- _Text segment_:
Fl. Carol., 89. 1788.
Herbs usually creeping and rooting at nodes, forming mats. Stems prostrate or decumbent and ascending at tips, slightly ridged, often well branched, 5–70 cm, glabrate to sparsely strigillose, denser on distal parts. Leaves opposite; stipules narrowly deltate or ovate, 0.05–0.15 × 0.05–0.1 mm; submerged stems: petiole 0–0.2 cm, blade narrowly linear, 1.9–4 ×0.1–0.25 cm; emergent stems: petiole 0–0.2 cm, blade narrowly elliptic or narrowly oblanceolate-elliptic to linear, 0.6–1.8 × 0.2–0.5 cm, base narrowly cuneate, margins entire, apex acute, surfaces glabrous or sparingly strigillose on margins and abaxial midveins; bracts reduced. Inflorescences in racemes or spikes, well-formed on ascending stems, not on prostrate stems; bracteoles attached at base of ovary or 1.5–8 mm proximally on pedicels, sublinear to very narrowly elliptic, 1.4–5 × 0.2–0.8 mm, apex acute, surfaces minutely strigillose. Flowers: sepals reflexed or spreading, green, lanceolate-deltate, 5.2–10 ×1.5–2.7 mm, with 3 prominent parallel veins, margins entire and minutely strigillose, apex acute or elongate-acuminate, surfaces minutely strigillose abaxially; petals rarely caducous, elliptic-obovate to spatulate-obovate, 7–11 × 4.5–8 mm, base attenuate, apex rounded; filaments initially spreading, becoming erect, yellow, 2.5–4.5 mm, anthers 1.3–2 × 0.7–1.1 mm; pollen shed in tight tetrads; ovary cylindric to funnelform, 4–5.5 × 1.5–2.8 mm; nectary disc elevated 0.6–1 mm on ovary apex, 1.5–2.6 mm diam., bright yellow, with 4 distinct domed lobes, minutely strigillose between lobes or glabrous; style yellow, 2.3–4(–4.8) mm, glabrous, stigma yellow, broadly capitate, 0.3–0.6 × 0.6–1.8 mm, as long as or exserted beyond anthers. Capsules clavate, subterete, sometimes slightly curved, 5.5–10 × 2.3–4 mm, hard-walled, irregularly dehiscent, pedicel (12–)17–45 mm. Seeds light to dark brown, elliptic-oblong, 0.5–0.7 × 0.3–0.4 mm, surface cells transversely elongate. 2n = 32.
Phenology: Flowering Mar–Aug.
Habitat: Roadside ditches, edges of lakes or ponds, swampy prairies, springs, mucky or sandy beach strands.
Elevation: 0–150 m.
Ala., Fla., Ga., S.C.
Ludwigia arcuata is common in its range, but geographically restricted to central and western parts of peninsular Florida and adjacent Georgia, extending to southern South Carolina. Disjunct populations have been collected in Bibb County in central Georgia and Mobile County, Alabama.
The tetraploid Ludwigia arcuata has the largest flowers in sect. Isnardia and is the most consistently outcrossing species; C. I. Peng (1989) reported abundant insect visitors on this species. It is morphologically most similar to the hexaploid L. brevipes, with which it shares two genomes (Peng).

- _Check your understanding_:
1 - Repeat the Ludwigia arcuata description from "Ala., Fla., Ga., S.C." up to and including "two genomes (Peng).".
2 - During which months does the plant in the Ludwigia arcuata description flower?
The listing has nothing to do with the work on the Ludwigia arcuata description.

- _Entries provided_:
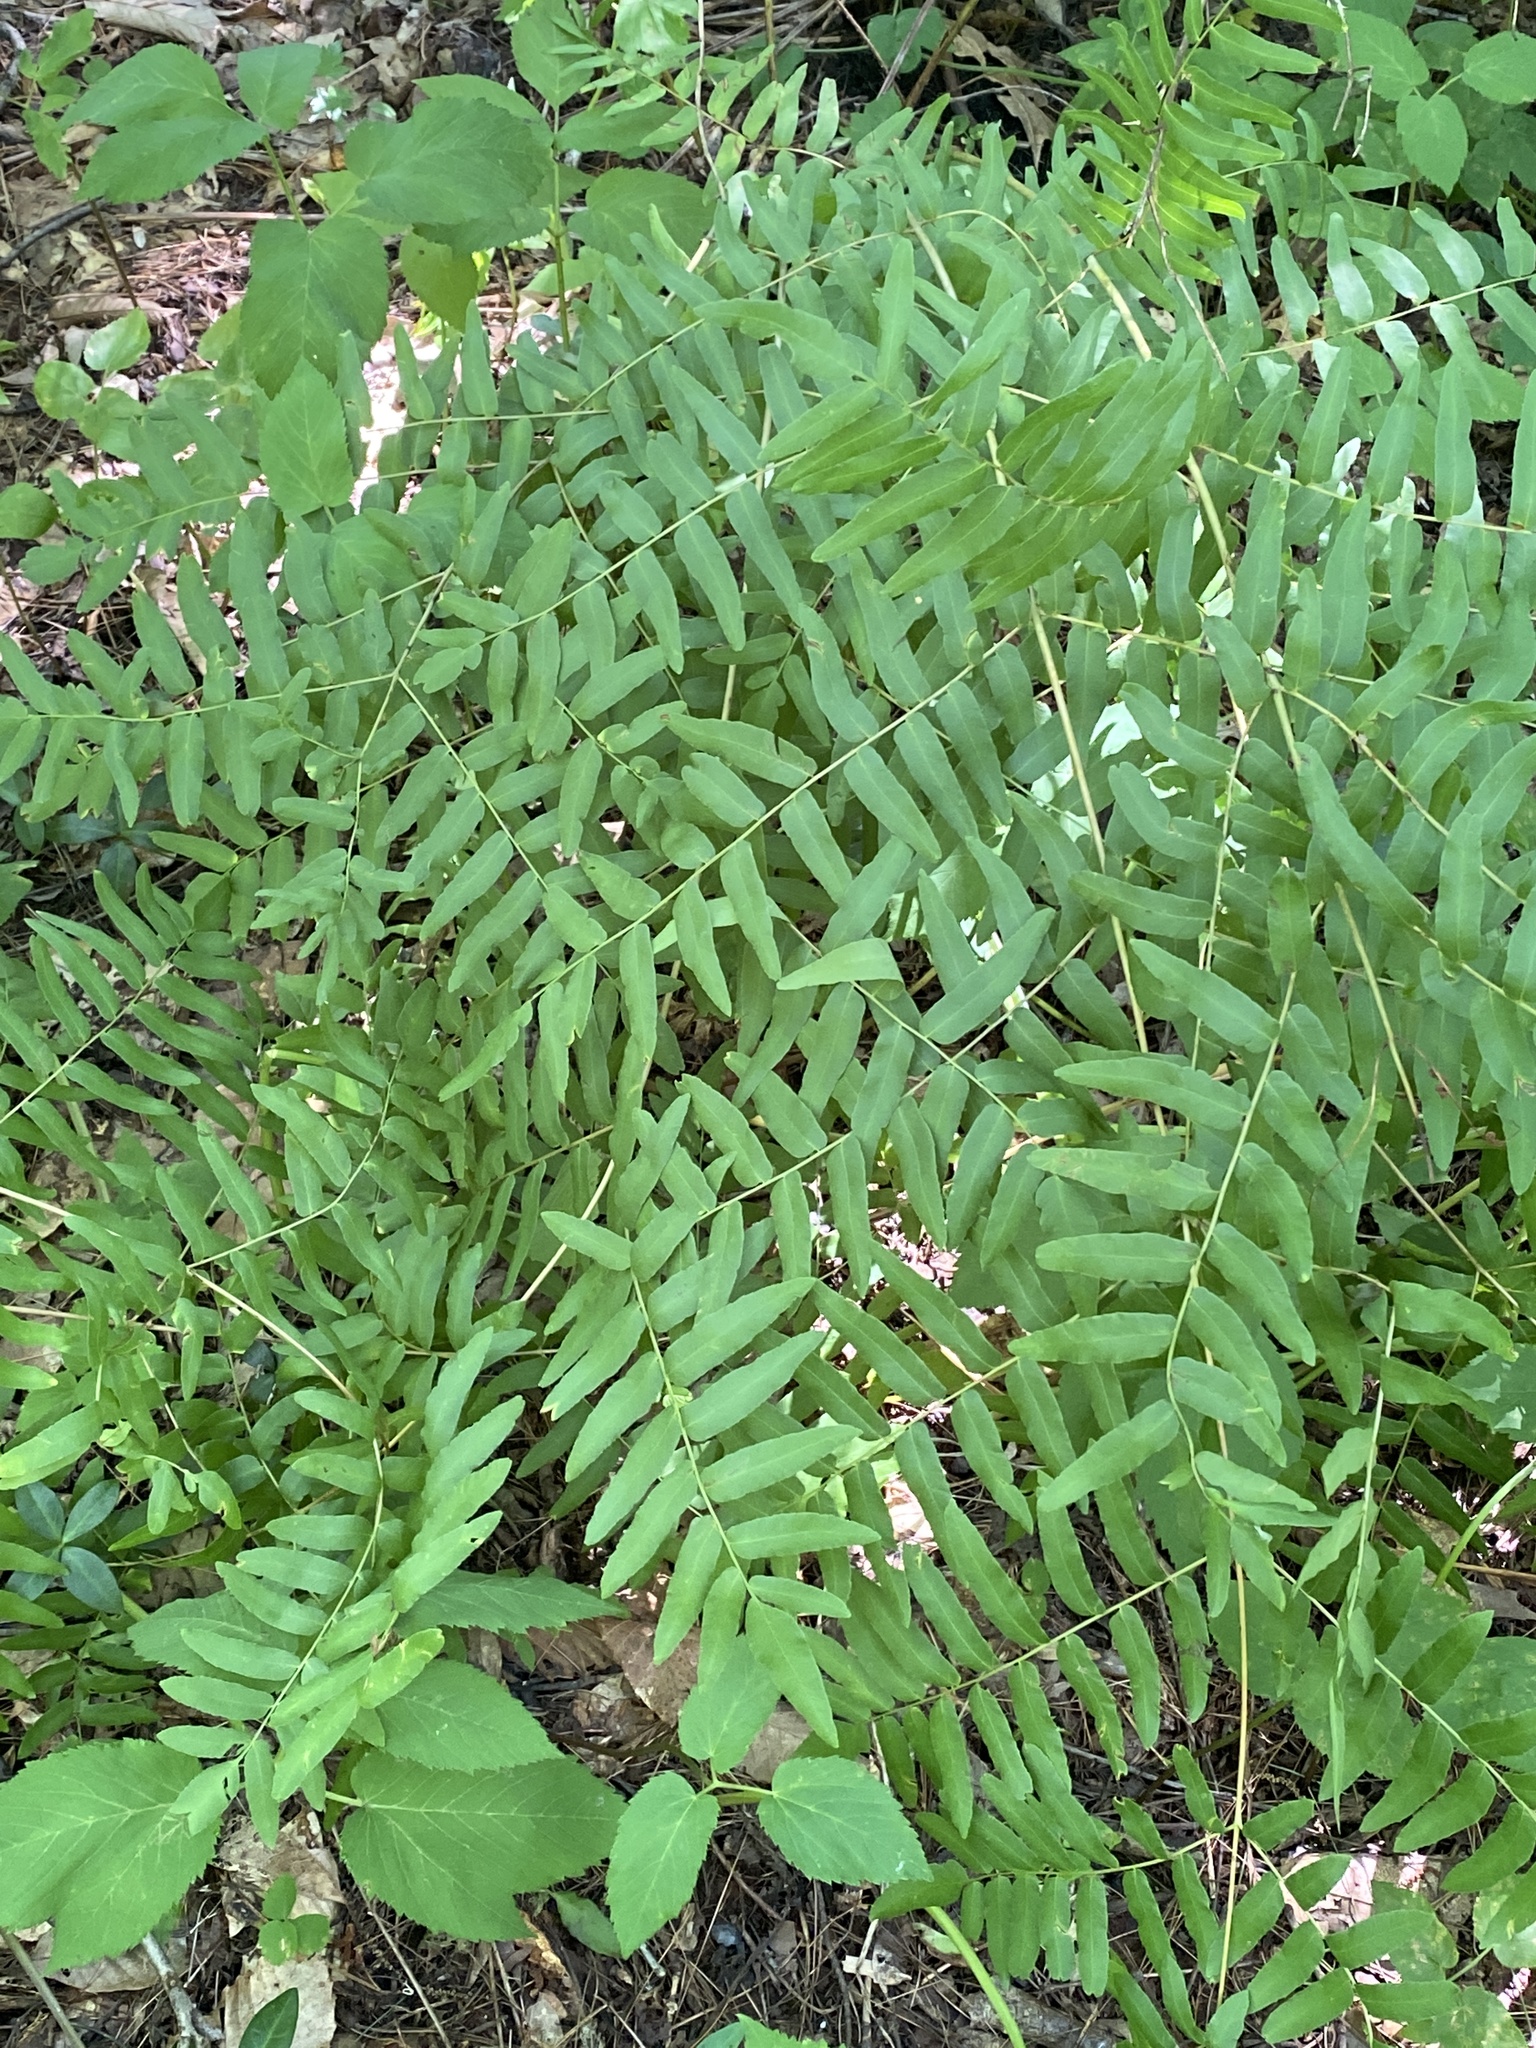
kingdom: Plantae
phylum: Tracheophyta
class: Polypodiopsida
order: Osmundales
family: Osmundaceae
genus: Osmunda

- _Task-by-task outputs_:
1 -
Ala., Fla., Ga., S.C.
Ludwigia arcuata is common in its range, but geographically restricted to central and western parts of peninsular Florida and adjacent Georgia, extending to southern South Carolina. Disjunct populations have been collected in Bibb County in central Georgia and Mobile County, Alabama.
The tetraploid Ludwigia arcuata has the largest flowers in sect. Isnardia and is the most consistently outcrossing species; C. I. Peng (1989) reported abundant insect visitors on this species. It is morphologically most similar to the hexaploid L. brevipes, with which it shares two genomes (Peng).

2 - March through August.